We took some walls down. It’s funny. As we are taking down things, we would take down a wall and we’d see a doorway already carved out because they converted what was a legal duplex into an illegal quad. If you take a wall out, you’d see a framed-out door. I’m like, “This is perfect. I don’t have to do anything.” It was a cool process going through it all.
We got the second level done. We didn’t touch our unit until we had the 2nd and 3rd levels rented. We knew we had to get that place rented. That was our goal. Within about a year, we needed new electric, new flooring. We put a washer and dryer into the unit, new heating system. We went through it all. It’s a luxury unit. We’ve got that rented for about a year or so, which was a huge relief for us because we have a mortgage to pay for. With our income, we’re able to save a little bit more and accelerate things in our unit.

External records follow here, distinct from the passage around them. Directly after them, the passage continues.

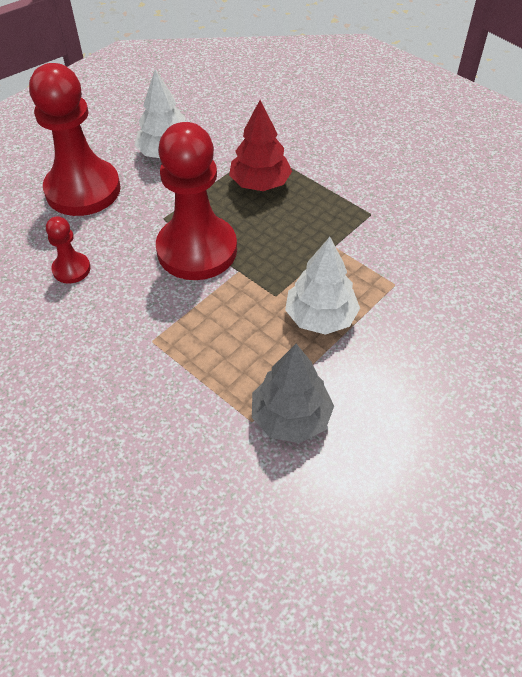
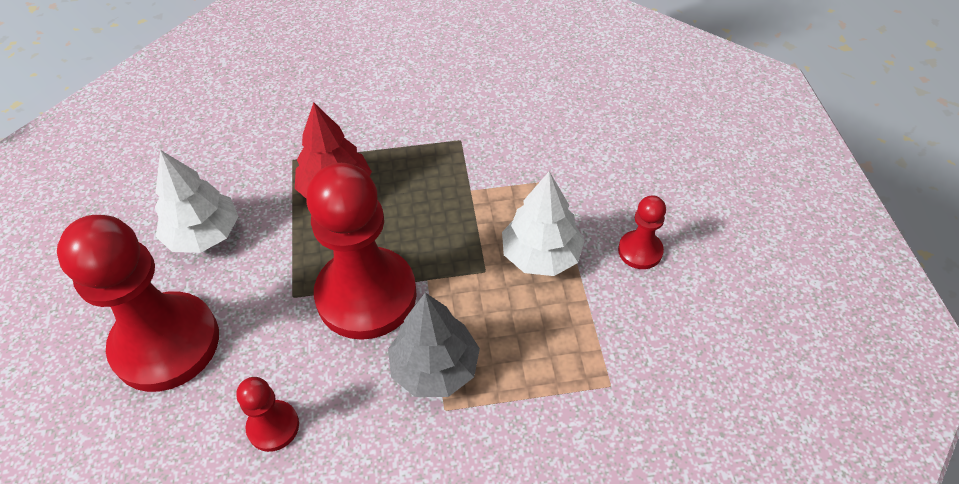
camera: 50 degrees left, 0 degrees up
(290, 417) = (630, 352): grey tree -> grey tree (435, 368)
(387, 372) = (640, 251): none -> red pawn

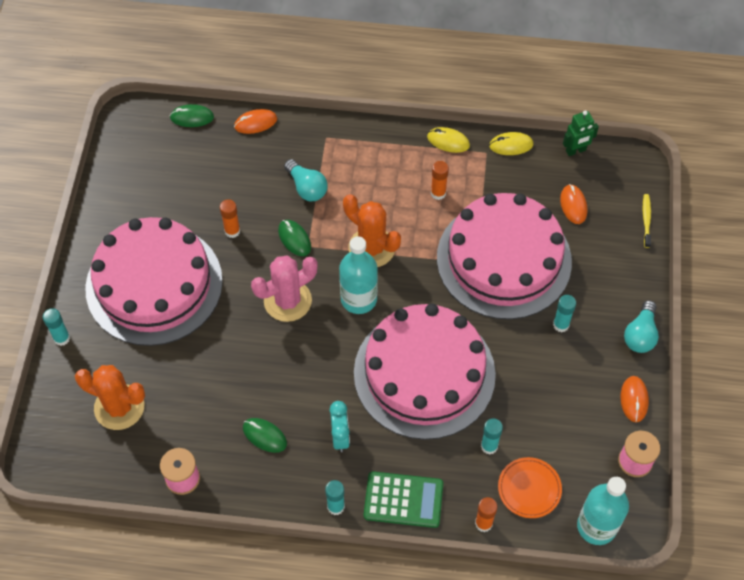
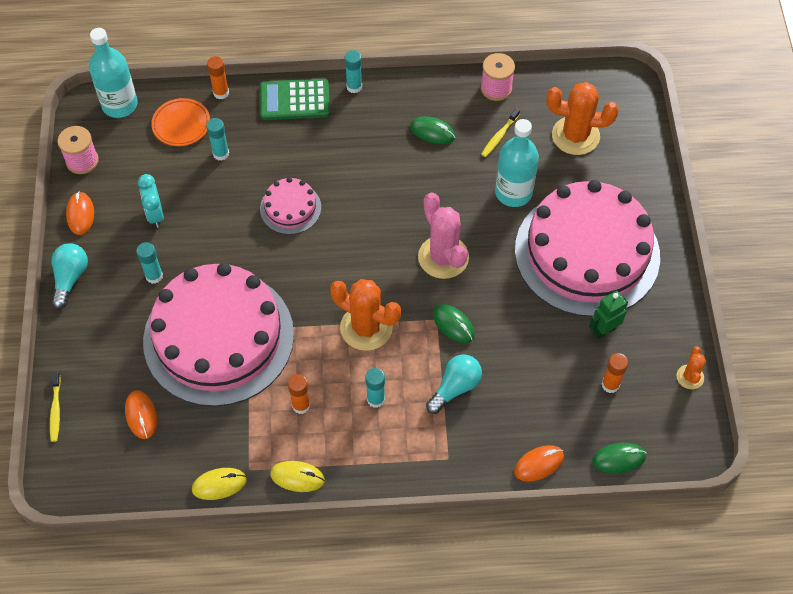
camera: 170 degrees right, 0 degrees up
(62, 338) = (657, 187): turquoise glue stick -> turquoise glue stick (375, 399)
(109, 167) = (690, 377): none -> orange cactus
(197, 419) = (499, 136): none -> yellow toothbrush
(232, 231) = (524, 323): orange glue stick -> orange glue stick (610, 385)
(287, 301) = (443, 257): pink cactus -> pink cactus turned 75 degrees counterclockwise
(306, 187) = (455, 388): turquoise light bulb -> turquoise light bulb turned 90 degrees clockwise
(340, 437) = (362, 141): turquoise clock -> turquoise clock (155, 215)
(358, 299) = (369, 270): turquoise bottle -> turquoise bottle (513, 192)
(424, 373) = (290, 208): pink cake -> pink cake, size x0.43
(576, 151) = (138, 490): green robot -> green robot (604, 330)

That’s incredible. That’s what sweat equity does for you, is to add that. I’ve got another question. A lot of real estate investors that do their own rehabs say they do their own rehabs. They say what they did and they move on. There had to have been some struggles. There had to have been some pain going through that renovation. For me, replacing a damn door handle is painful. Even if you’re handy, there’s got to be something.
If there’s one recommendation I could make, it would be a book called The Obstacle Is the Way. It got me through it. It’s a great book. I would listen to it on repeat. There would be nights where I’m like, “I don’t know what the hell I’m going to do. I don’t know what’s going on.” I listen to it and start sweeping the floor or something. I committed fifteen minutes every day, no matter what. I had to do fifteen minutes of something every day. That would always expand. It could never be fifteen minutes. It could turn into 30 minutes, then it turned into an hour.

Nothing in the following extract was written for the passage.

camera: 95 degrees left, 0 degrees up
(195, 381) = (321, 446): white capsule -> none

Before I get into the bed, I have the Walkman off. It’s something I’ve no idea how to do prior. Because I sweep the floor, you learn how to do something. It’s to get your mind a release. You think you’re around it. Maybe I got lucky. There are some struggles along the way. I would recommend that to anyone out there. If you’re doing a renovation, commit to that little bit every day and you’re going to learn something. If you’re in a spot where you can’t figure it out, fifteen minutes almost would solve the problem. Something sparked in my head and sometimes it would be as simple as, “Why am I not YouTubing this?” I’d YouTube it, meditation-wise.
I’m a huge proponent of a little bit of action every day. The compounding effect, there are one million ways to say it. Consistency trumps intensity any day. We’ve got your first deal. We understand that pretty well. The duplex was an illegal quad. You turned it into a traditional duplex. You did the whole renovation. $50,000 down, $50,000 renovation. You’re renting it out for $2,000 over the mortgage. You still hold that property because it’s such a cash cow for you. We’re in the year 2018. Why don’t you take us to what you guys did next?

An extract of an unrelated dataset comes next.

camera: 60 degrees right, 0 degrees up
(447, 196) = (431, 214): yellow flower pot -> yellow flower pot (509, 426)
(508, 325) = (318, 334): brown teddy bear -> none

We started looking for properties again. At this point, I’m with eXp. It transferred over.
Where were you before?
Keller Williams. We started a property search up again. We’re looking all over the place. For this next deal, I have reached out to my parents. I made a track record. They saw a proven success. They liked what they saw. I reached out to them for help with financing and purchasing. I knew the importance of having the leverage of buying cash in the market and the way it was moving. My dad was able to loan some money and we used that for our next purchase. It ended up being the duplex in Caldwell. We found that in December of 2018. We closed on it between Christmas and New Year. I always love saying between Christmas and New Year because we went to work. It wasn’t a holiday.
It’s December 2018 and you are purchasing your third property. Tell us a little bit more about that one.
It’s the 3rd property and the 2nd of what we owned. This is our second multifamily. We purchased it for $525,000. We love using cash with my father, financing the deal, and how we made a loan agreement within the payback. We use the HELOC from our previous rental property that we’re moving out of to finance the renovations on our property.
What is a HELOC?
Home Equity Line of Credit. What was great about this is that we removed the PMI on our first rental of the property we’re previously living in by appraising. We replaced it with a home equity line of credit. The mortgage didn’t change. It’s a good trade-off. We gained money by appraising the property if that makes sense. That money there is what we use to renovate our newly acquired multifamily. We got it and we went right to work on this one. We closed on December 27th, 2018, right between the holidays.
We went right to work making sure this place was livable for us. We wanted to get it in a good enough condition where we could move out and move into the new unit and rent fully our first investment property. That was our goal. That was our drive. That was our big why. We wanted to get in there right away. We’re right between the holidays.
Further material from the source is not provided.